Pixels on the other hand is more of the gift shop to FAA’s gallery or museum experience. In the Pixels store you will find an expanded collection of gift items like t-shirts, mugs and throw pillows.
Fine Art America in the Press
Sean Broihier the owner of Fine Art America seems to have done a round of press back in 2012. More recently he’s kept more tight lipped about the business maybe because of all the competition that has entered the POD market place over the last few years.
Here is some of the press on Fine Art America and Pixels from past articles. Note that the sales figures certainly have increased from the 2012 numbers.
Doing $5 Million A Year With Three Employees: FineArtAmerica CEO Sean Broihier (Part 1)
Sramana: What is the business model behind FineArtAmerica?
Sean Broihier: The business model is to create a marketplace of buyers and sellers. We allow artist and photographers to upload their images to our site. We then offer them for sale as framed prints, stretched canvases, acrylic prints, greeting cards, and so on. We have a print-on-demand business model. Independent artists and photographers all over the world can open an account on our site and upload their images, and our software will determine what sizes and products we can sell based on the size of the image. The artist or photographer gets to name exactly how much they want to charge for each product or size of the print that is made available.

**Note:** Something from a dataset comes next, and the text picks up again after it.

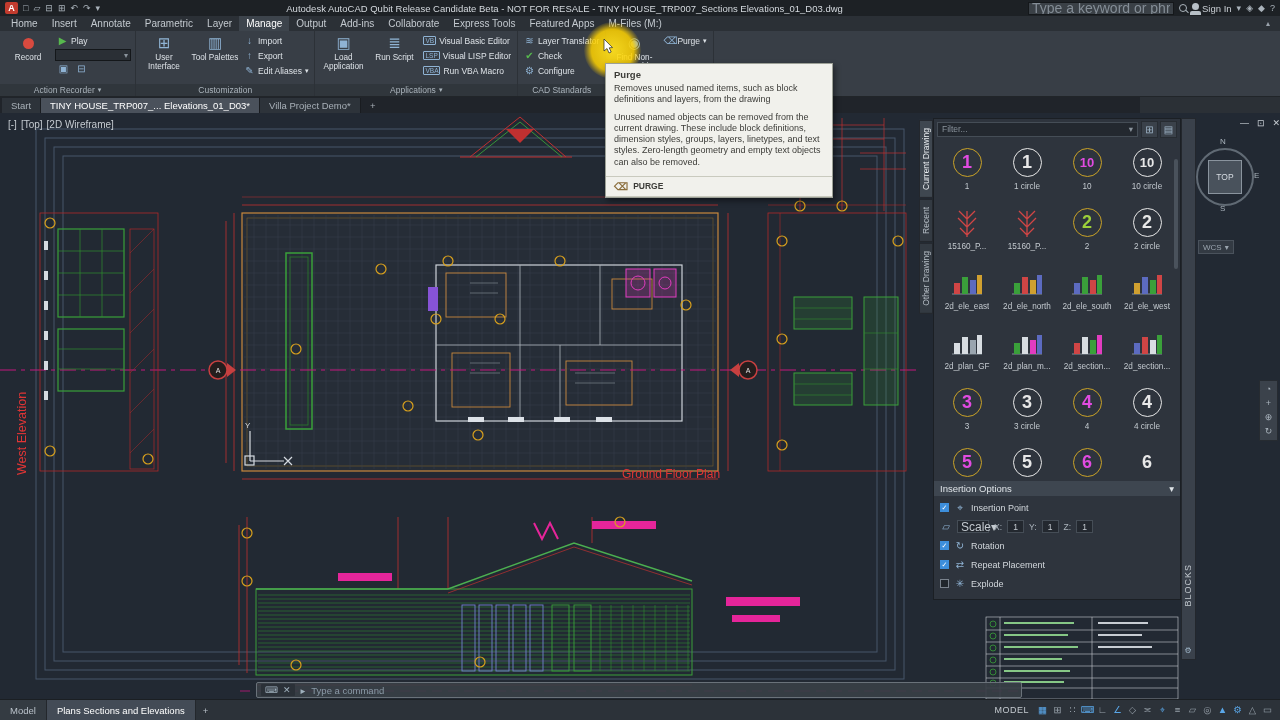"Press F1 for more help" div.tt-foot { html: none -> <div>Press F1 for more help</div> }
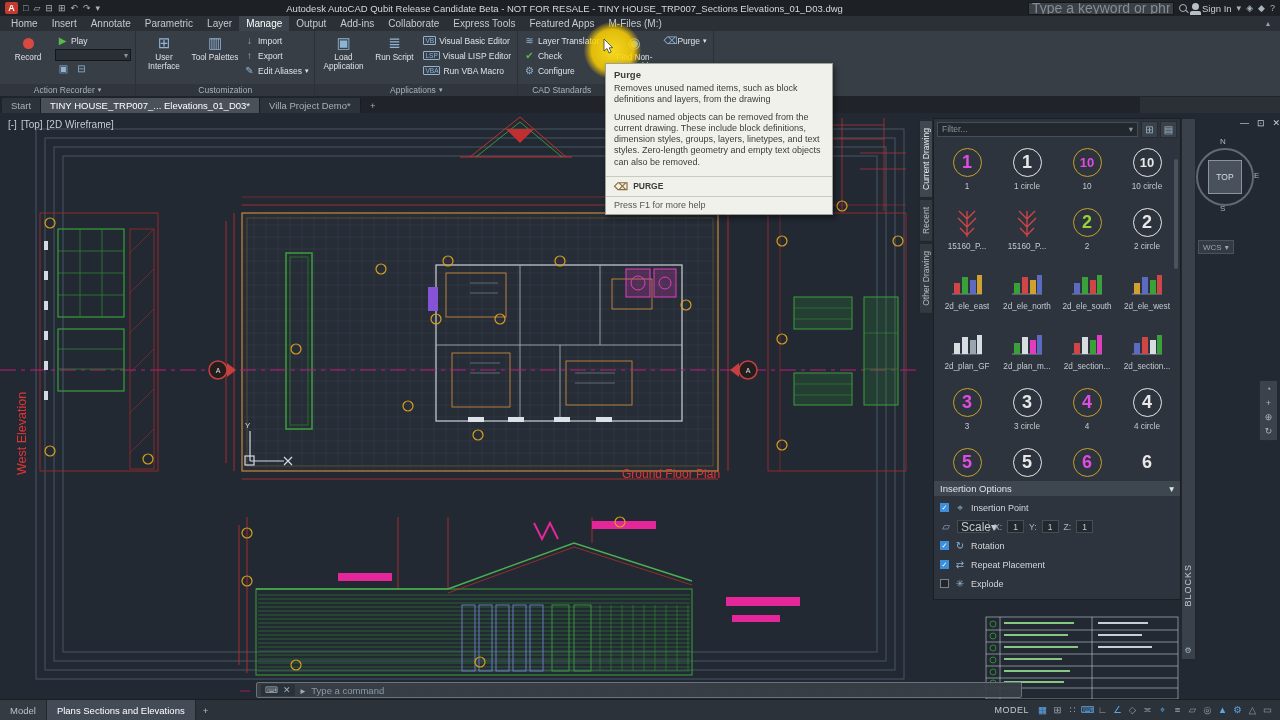"Scale" .iselect { font-size: 12px -> 14px; width: 32px -> 56px }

When a buyer comes along, he or she can pick the print and size. We allow buyers to choose additional features such as colored mats and frames. They can customize the entire picture via our website and place the order. FineArtAmerica takes care of the entire transaction for the artist. We print, frame, package, ship, collect payment, and send the profits to the artist.
How Fine Art America Built Its Business by Bootstrapping
https://www.entrepreneur.com/article/222670
So how does Broihier do it? Here are his five tips on how to bootstrap a business:
- Be lean. He started out by keeping the overhead low — working alone on nights and weekends. He generated a $500 profit his first month in business. In 2010, he hired his first employee, and in 2011 he added another — both of whom work remotely.
- Generate buzz. Fine Art America didn’t advertise until late 2010. Instead, it took advantage of word-of-mouth through its artists via email, Facebook, Twitter and more. Customers, it turns out, are your best lead generators.
- Outsource. Fine Art America builds great online software and outsources everything else. ADP handles payroll. Amazon manages its web servers. WebmasterChecks.com pays the artists. A company out of North Carolina handles its printing, framing, matting, packaging and shipping.
- Don’t follow the leaders. Small firms often compete against well-funded corporations with millions of investment capital that can afford to throw money at bad ideas. Don’t copycat all of their decisions.
- Resist taking on investors. Once you accept investment capital, you’re no longer the boss and you’re on a path to sell your business or go public. Unless you’re struggling with cash flow or preparing for an exit, accepting outside money makes no sense.